▶ **Text section**
Heat will also break a glue joint. If it's a joint that isn't long grain to long grain then it will break due to wood movement. I've seen many many chairs break due to the leg grain being 90 degrees to the rail grain. When the seats break they are long grain to long grain and I believe that goes back to the age of the glue and possibly wood movement. 
The only bent lamination repairs I've had to do were due to moisture or water damage. I have not seen any due to age but then it could just be I don't see that many.


----------



## Chaincarver Steve (Jul 30, 2011)

john lucas said:


> I repair a fair amount of antique furniture and the glue joints that break are probably due to moisture or age or both. Same is true with cutting boards. In those cases I'm pretty sure it's moisture that causes the problems.
> On fresh glue joints (lets say a couple of years) if the joint fails it almost always pulls wood with it and the glue holds.
> Heat will also break a glue joint. If it's a joint that isn't long grain to long grain then it will break due to wood movement. I've seen many many chairs break due to the leg grain being 90 degrees to the rail grain. When the seats break they are long grain to long grain and I believe that goes back to the age of the glue and possibly wood movement.
> The only bent lamination repairs I've had to do were due to moisture or water damage. I have not seen any due to age but then it could just be I don't see that many.


I agree that failure occurring over time is more likely do to moisture and wood movement. But breaks due to drops and other physical shock affecting the whole piece (I don't mean a chip on the corner of a table) often gravitate towards the glue joints, in my experience and in some demonstrations I've seen that "prove how glue joints are stronger than wood". See, the glue line is intact. Sure, but parts of the glue line are literally exposed and the rest of the breakage migrated only a very short distance away.


----------



## duncsuss (Aug 21, 2009)

Chaincarver Steve said:


> See, the glue line is intact. Sure, but parts of the glue line are literally exposed and the rest of the breakage migrated only a very short distance away.


In one scenario I can think of it makes perfect sense that this would happen. (Note that I'm not saying you are wrong, or that this scenario explains your experience.)

Let's say you have two 6" boards, edge-jointed to make a 12" wide panel, and you have a 12" panel that's a single board.

Smack them with something (a karate black-belt's hand, for example).

▶ **To do**
Update this passage of the forum thread on glue joints by replacing "scenario" with "situation". Begin at the words "In one scenario" and stop after "explains your experience.)". The records have no connection to the forum thread on glue joints.

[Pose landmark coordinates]

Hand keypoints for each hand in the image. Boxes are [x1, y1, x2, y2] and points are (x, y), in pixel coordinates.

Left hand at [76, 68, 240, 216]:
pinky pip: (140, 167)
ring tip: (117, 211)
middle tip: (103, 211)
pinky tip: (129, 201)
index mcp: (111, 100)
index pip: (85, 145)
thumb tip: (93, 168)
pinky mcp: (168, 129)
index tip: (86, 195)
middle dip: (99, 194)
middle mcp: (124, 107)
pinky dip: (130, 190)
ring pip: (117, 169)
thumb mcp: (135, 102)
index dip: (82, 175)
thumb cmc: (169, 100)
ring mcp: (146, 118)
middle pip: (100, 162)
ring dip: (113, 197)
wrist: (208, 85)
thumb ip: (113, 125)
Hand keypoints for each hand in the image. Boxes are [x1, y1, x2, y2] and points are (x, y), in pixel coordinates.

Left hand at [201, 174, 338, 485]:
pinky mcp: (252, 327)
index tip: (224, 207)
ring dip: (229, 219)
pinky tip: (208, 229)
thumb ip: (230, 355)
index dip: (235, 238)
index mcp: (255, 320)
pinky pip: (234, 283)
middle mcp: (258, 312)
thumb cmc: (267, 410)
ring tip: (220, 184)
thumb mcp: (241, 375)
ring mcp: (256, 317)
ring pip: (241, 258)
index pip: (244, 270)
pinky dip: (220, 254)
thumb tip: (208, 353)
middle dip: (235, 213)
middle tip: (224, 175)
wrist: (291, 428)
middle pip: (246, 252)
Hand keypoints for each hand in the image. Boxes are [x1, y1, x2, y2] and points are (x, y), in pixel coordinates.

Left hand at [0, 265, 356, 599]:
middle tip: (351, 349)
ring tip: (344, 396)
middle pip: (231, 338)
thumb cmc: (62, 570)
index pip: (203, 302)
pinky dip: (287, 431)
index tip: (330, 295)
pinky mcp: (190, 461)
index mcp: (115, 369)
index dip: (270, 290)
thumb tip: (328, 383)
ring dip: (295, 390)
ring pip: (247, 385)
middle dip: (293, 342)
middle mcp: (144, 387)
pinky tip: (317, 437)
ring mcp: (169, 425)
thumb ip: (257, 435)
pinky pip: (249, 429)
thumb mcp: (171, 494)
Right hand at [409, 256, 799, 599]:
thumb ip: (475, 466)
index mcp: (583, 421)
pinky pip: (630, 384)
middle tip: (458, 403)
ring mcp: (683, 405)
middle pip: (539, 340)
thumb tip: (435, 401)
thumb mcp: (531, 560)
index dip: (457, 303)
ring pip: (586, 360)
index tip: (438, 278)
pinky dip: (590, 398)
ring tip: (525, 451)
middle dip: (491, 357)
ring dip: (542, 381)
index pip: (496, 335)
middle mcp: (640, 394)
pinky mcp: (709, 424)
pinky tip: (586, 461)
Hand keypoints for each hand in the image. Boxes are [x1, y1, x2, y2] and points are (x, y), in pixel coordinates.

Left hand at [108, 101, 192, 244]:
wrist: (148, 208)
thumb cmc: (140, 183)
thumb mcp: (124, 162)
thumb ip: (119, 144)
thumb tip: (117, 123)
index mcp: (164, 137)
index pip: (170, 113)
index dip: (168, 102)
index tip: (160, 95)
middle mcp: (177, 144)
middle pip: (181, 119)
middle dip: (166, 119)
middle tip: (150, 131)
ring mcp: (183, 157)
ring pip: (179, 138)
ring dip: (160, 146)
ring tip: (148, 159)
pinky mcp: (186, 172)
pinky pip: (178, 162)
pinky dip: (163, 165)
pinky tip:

▶ **Solution**
In one situation I can think of it makes perfect sense that this would happen. (Note that I'm not saying you are wrong, or that this situation explains your experience.)